Pages

April 9, 2008

Why are the Insured Crowding ERs?

Emergency departments (EDs) are almost always overcrowded and a new study sheds some light on the who, the how and the why. The increased number of visits from the mid '90s to now are in fact coming from insured patients who have access to a usual source of care (PCPs)! Visits by the uninsured, who would normally be considered the more likely culprits, have actually stayed stable in the past decade.

This is really important on the policy end, considering universal health care (if enacted) may exacerbate, not reduce the ED overcrowding problem. Also, if the uninsured aren't the main concern behind this issue, safety net funding for bad debt may take a hit.

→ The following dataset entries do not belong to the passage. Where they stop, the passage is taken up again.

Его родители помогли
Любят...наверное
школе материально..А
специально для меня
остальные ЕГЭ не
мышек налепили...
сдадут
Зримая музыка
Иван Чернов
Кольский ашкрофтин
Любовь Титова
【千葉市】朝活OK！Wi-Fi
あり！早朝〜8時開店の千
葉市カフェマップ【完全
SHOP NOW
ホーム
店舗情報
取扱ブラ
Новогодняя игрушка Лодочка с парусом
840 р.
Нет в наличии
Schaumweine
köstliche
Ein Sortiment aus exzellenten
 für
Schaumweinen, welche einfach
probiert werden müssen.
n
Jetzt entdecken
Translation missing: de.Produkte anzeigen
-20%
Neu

But back to why the insured might be responsible for more visits in the ED. The authors say the
"increase in ED use may be attributable to lack of ready access to primary care and other structural problems in the health care system."
Structural problems such as long waiting times for appointments, lack of relevant patient info such as medications and prior medical/surgical history, sub-par diagnostic and treatment capabilities, and poor post-visit communication between patient and their PCP. This is really disconcerting since EDs are being filled up with patients who have minor complaints or illnesses, thereby diluting triage meant to prioritize those with urgent needs.

Looks like there's a lot of work cut out for all of us in health care.

EDIT: In regards to Di G.'s comment about clarifying how insured patient's actually wind up in the ED, here's one elaboration. Say you're experiencing horrible stomach pain and your PCP is out of town. You go to another doc to get a referral for a GI specialist. The new doc has no history of your prior history of bulimia or the gall bladder operation you had a couple years back and now neither does the GI guy. The GI doc, unaware of the lack of your medical information, sees you and when you're prompted to provide information about the meds you're on, you have no idea and start listing the colors of the rainbow you see every morning in your pill box. Your prior history is incomplete, you don't know what meds you're really on, and you're pretty high on the pain scale. You're an easy triage to the emergency department regardless of who sees you. But in the ED, the triage nurse will most likely put you towards the bottom of the list after the gun shot wounds and car accident patients. Hence, the 4 hour wait.

Electronic records are just one part of the solution. More importantly the flow of information from one site to another is the key to making this all work. The VA does it well, but most other clinics use different vendors that don't talk to each other.